I have a dataframe where A and B is used to predict C

df = df[['A','B','C']]
array = df.values

X = array[:,0:-1]
Y = array[:,-1]

# Feature Importance
model = GradientBoostingClassifier()
model.fit(X, Y)
print ("Importance:")
print((model.feature_importances_)*100)


#PCA
pca = PCA(n_components=len(df.columns)-1)
fit = pca.fit(X)

print("Explained Variance")
print(fit.explained_variance_ratio_)

This prints

Importance:
[ 53.37975706  46.62024294]
Explained Variance
[ 0.98358394  0.01641606]

However when I changed the dataframe position swapping A and B, only the importance changed, but the Explain variance remains, why did the explained variance not change according to [0.01641606 0.98358394]?

df = df[['B','A','C']]


Importance:
[ 46.40771024  53.59228976]
Explained Variance
[ 0.98358394  0.01641606]

Solution

  • Explained variance does not refer to A or B or any columns of your dataframe. It refers to the principal components identified by the PCA, which are some linear combinations of the columns. These components are sorted in the order of decreasing variance as the documentation says:

    components_ : array, shape (n_components, n_features) Principal axes in feature space, representing the directions of maximum variance in the data. The components are sorted by explained_variance_.

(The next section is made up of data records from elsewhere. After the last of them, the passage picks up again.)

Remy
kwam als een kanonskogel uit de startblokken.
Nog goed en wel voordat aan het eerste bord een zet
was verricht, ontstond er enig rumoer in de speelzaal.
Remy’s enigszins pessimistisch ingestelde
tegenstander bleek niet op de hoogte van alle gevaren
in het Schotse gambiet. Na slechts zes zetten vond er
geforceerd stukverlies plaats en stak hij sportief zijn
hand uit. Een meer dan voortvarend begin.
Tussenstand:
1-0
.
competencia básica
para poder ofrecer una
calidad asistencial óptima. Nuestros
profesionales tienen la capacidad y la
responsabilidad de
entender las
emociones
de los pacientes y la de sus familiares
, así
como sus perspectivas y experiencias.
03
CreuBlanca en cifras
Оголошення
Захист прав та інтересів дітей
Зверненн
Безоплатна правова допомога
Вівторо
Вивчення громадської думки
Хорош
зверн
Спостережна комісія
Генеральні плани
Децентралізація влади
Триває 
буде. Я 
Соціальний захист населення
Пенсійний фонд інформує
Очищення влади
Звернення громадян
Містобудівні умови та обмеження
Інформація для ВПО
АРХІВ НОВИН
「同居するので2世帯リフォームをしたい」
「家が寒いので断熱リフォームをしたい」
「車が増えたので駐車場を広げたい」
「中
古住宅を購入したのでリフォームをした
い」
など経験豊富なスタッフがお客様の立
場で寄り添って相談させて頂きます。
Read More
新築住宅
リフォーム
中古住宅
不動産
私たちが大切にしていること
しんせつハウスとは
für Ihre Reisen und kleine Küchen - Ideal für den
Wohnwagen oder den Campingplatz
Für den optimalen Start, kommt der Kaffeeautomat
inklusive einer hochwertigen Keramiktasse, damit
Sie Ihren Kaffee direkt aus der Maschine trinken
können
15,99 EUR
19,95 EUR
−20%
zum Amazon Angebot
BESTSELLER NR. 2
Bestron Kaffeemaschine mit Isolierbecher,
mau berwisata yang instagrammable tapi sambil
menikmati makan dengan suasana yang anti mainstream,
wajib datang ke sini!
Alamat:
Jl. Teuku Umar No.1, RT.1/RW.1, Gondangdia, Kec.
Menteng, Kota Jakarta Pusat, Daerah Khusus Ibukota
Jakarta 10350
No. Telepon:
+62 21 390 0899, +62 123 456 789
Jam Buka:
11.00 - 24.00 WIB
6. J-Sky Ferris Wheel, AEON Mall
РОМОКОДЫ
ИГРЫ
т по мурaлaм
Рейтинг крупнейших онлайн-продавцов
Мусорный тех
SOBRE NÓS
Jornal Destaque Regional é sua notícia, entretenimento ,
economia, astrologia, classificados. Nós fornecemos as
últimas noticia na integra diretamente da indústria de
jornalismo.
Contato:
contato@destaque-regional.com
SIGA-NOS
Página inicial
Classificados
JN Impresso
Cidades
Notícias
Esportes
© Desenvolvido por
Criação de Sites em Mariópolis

    explained_variance_ : array, shape (n_components,) The amount of variance explained by each of the selected components. Equal to n_components largest eigenvalues of the covariance matrix of X.

    explained_variance_ratio_ : array, shape (n_components,) Percentage of variance explained by each of the selected components.

    So, the order of features does not affect the order of components returned. It does affect the array components_ which is a matrix that can be used to map principal components to the feature space.